И уже хотя бы однажды увидев, хотя бы однажды захотев, начал искренне интересоваться всем, что меня окружало, всем, что было в моей жизни, - и серьезным, и ничтожным. В те минуты, когда мы оставались с ним вдвоем в кабинете и он мне рассказывал о волнениях дня, о газетной работе, о его впечатлениях от очередного политического собрания, обо всем, что могло меня интересовать, я так растворялся в отце, так начинал жить его мыслями, что порою уже совершенно переставал самостоятельно существовать, на весь мир глядя его глазами. Как-то вечером, поздно, я долго не мог заснуть, вспоминая все, о чем говорил со мною отец. Незанавешенное большое окно было освещено снизу газовыми фонарями, и в комнате стоял сумрак, густой и теплый. Сквозь полусон, когда в помутневшем сознании уже возникают обрывки сновидений, когда чувствуешь, что вот-вот оторвешься от реальной жизни и, упав в прекрасную бездну сна, начнешь новое, необычайное существование, я услышал скрип открывающейся двери, осторожные, приглушенные шаги и ощутил у себя на лбу прикосновение крепкой и теплой, единственной в мире, безошибочно угадываемой отцовской руки. Мне было трудно сразу выйти из состояния дремоты, охватившей меня, и я, все еще ловя обрывки сновидений, слушал, что будет делать отец. Постояв несколько мгновений неподвижно, он сел, все так же осторожно, боясь меня разбудить, на край моей постели. Я поймал его руку и, положив ее себе под щеку, моментально и стремительно заснул, как будто в этом прикосновении к отцовской руке находилась тайна сна.

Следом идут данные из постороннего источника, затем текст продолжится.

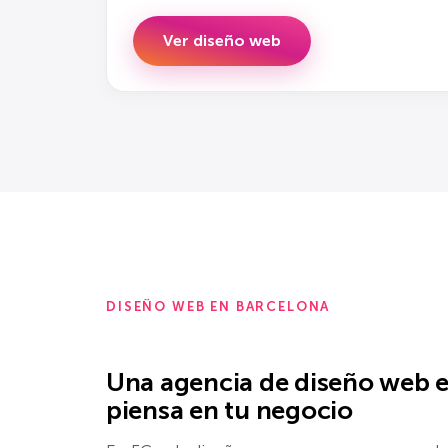
Ver diseño web
DISEÑO WEB EN BARCELONA
Una agencia de diseño web 
piensa en tu negocio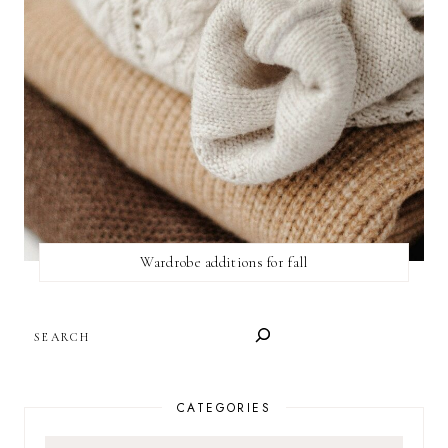
Wardrobe additions for fall
SEARCH
CATEGORIES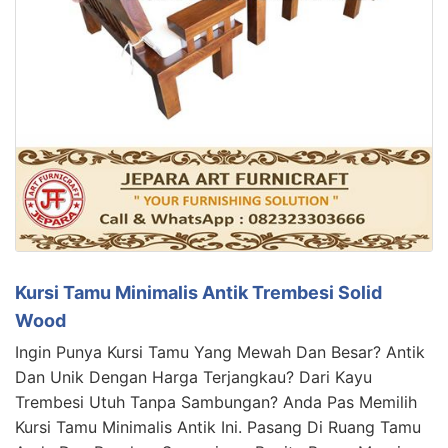
Kursi Tamu Minimalis Antik Trembesi Solid
Wood
Ingin Punya Kursi Tamu Yang Mewah Dan Besar? Antik
Dan Unik Dengan Harga Terjangkau? Dari Kayu
Trembesi Utuh Tanpa Sambungan? Anda Pas Memilih
Kursi Tamu Minimalis Antik Ini. Pasang Di Ruang Tamu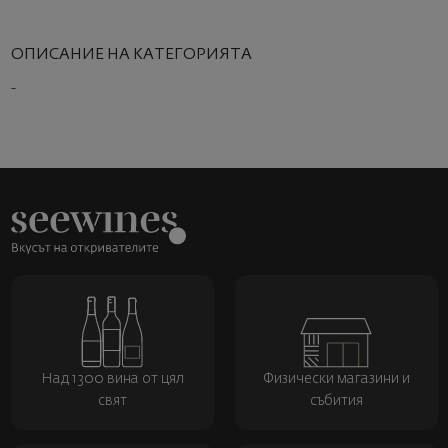
ОПИСАНИЕ НА КАТЕГОРИЯТА
-
Над 1300 вина от цял
Физически магазини и
свят
събития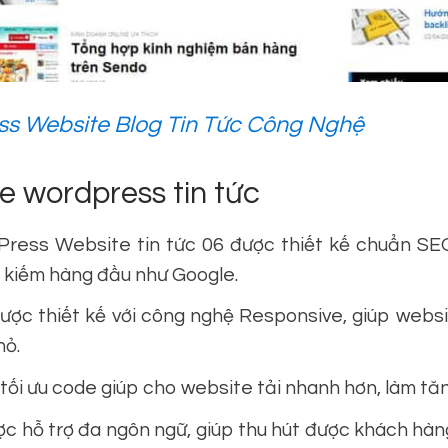
s Website Blog Tin Tức Công Nghệ
 wordpress tin tức
ess Website tin tức 06 được thiết kế chuẩn SEO
m kiếm hàng đầu như Google.
c thiết kế với công nghệ Responsive, giúp websi
hỏ.
 tối ưu code giúp cho website tải nhanh hơn, làm tă
 hỗ trợ đa ngôn ngữ, giúp thu hút được khách hàng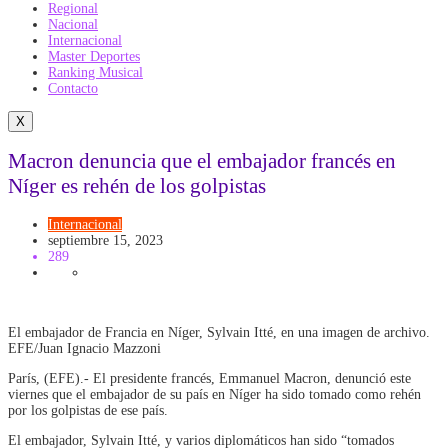
Regional
Nacional
Internacional
Master Deportes
Ranking Musical
Contacto
X
Macron denuncia que el embajador francés en
Níger es rehén de los golpistas
Internacional
septiembre 15, 2023
289
El embajador de Francia en Níger, Sylvain Itté, en una imagen de archivo.
EFE/Juan Ignacio Mazzoni
París, (EFE).- El presidente francés, Emmanuel Macron, denunció este
viernes que el embajador de su país en Níger ha sido tomado como rehén
por los golpistas de ese país.
El embajador, Sylvain Itté, y varios diplomáticos han sido “tomados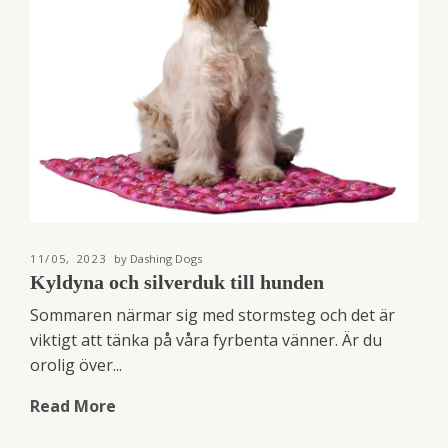
11/05, 2023
by Dashing Dogs
Kyldyna och silverduk till hunden
Sommaren närmar sig med stormsteg och det är
viktigt att tänka på våra fyrbenta vänner. Är du
orolig över...
Read More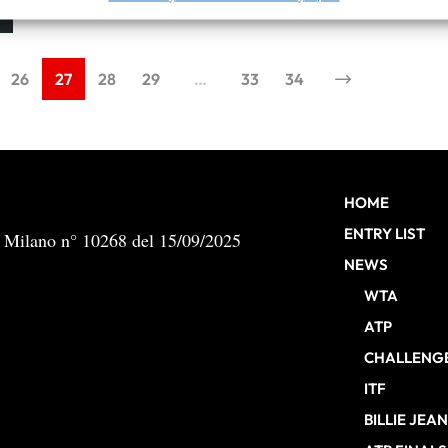
By
Alessio Vinciguerra
 e presentare pubblicità e contenuto, Salvare e comunicare le
Semp
sulla privacy.
26
27
28
29
…
33
34
HOME
ENTRY LIST
b Milano n° 10268 del 15/09/2025
NEWS
WTA
ATP
CHALLENG
ITF
BILLIE JEA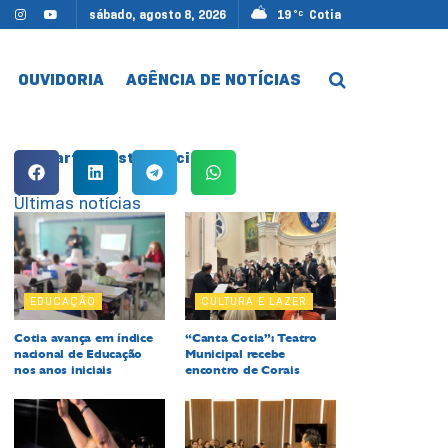
sábado, agosto 8, 2026
19
Cotia
°C
OUVIDORIA
AGÊNCIA DE NOTÍCIAS
Compartilhe esta notícia:
Últimas notícias
EDUCAÇÃO
CULTURA E LAZER
Cotia avança em índice
“Canta Cotia”: Teatro
nacional de Educação
Municipal recebe
nos anos iniciais
encontro de Corais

На другой день он мне сказал:
- Этой ночью я заходил к тебе - мне показалось, что ты нездоров и что у тебя жар. Но ты спал, и я целых полчаса просидел у тебя на постели. Как ты чувствуешь себя сегодня?
В гимназии политика настолько вошла в плоть и кровь, что решительно начала мешать занятиям. Еще до революции гимназия Лентовской считалась одной из самых передовых, ее еле терпело царское правительство, мы все - учителя и ученики - с благодарностью провожали каждую благополучно миновавшую неделю: еще не закрыли. Из всех дореволюционных гимназий, где мне приходилось учиться, только в гимназии Лентовской существовала настоящая дружба между учителями и учениками, единственная гимназия, куда я каждое утро шел с радостью, даже в тех случаях, когда меня мучил невыученный урок и впереди маячила отчетливая двойка. Если бы в семнадцатом году у нас появилась возможность проголосовать преподавательский состав, то, вероятно, случай единственный в истории дореволюционных гимназий, - все учителя были бы единогласно переизбраны. Однако воздух революции даже у нас оказался слишком острым: понемногу мы перестали готовить уроки - на улицах Петербурга рождался Октябрь 1917 года. Вероятно, для того, чтобы вернуть нас в круг наших интересов, преподаватель русского языка, прекрасный знаток своего предмета и большой театрал, решил поставить зимою целиком, без купюр, "Ревизора". После долгих испытаний на мою долю выпала большая честь - роль самого Хлестакова. Несмотря на то, что у меня не было никаких особенных артистических способностей, я отнесся к своей роли с великим энтузиазмом и на этот раз уже не из-за политики, а из-за Хлестакова забросил уроки. По счастью, не все роли "Ревизора" так длинны и трудны, как роль Хлестакова, а то иначе способ отвлечь нас от политики оказался бы не слишком удачным.
Однако моя артистическая карьера скоро кончилась: после первых же трех или четырех репетиций 25 октября мы - отец, бабушка, Анна Ильинична и я - уехали из Петербурга на Черную речку.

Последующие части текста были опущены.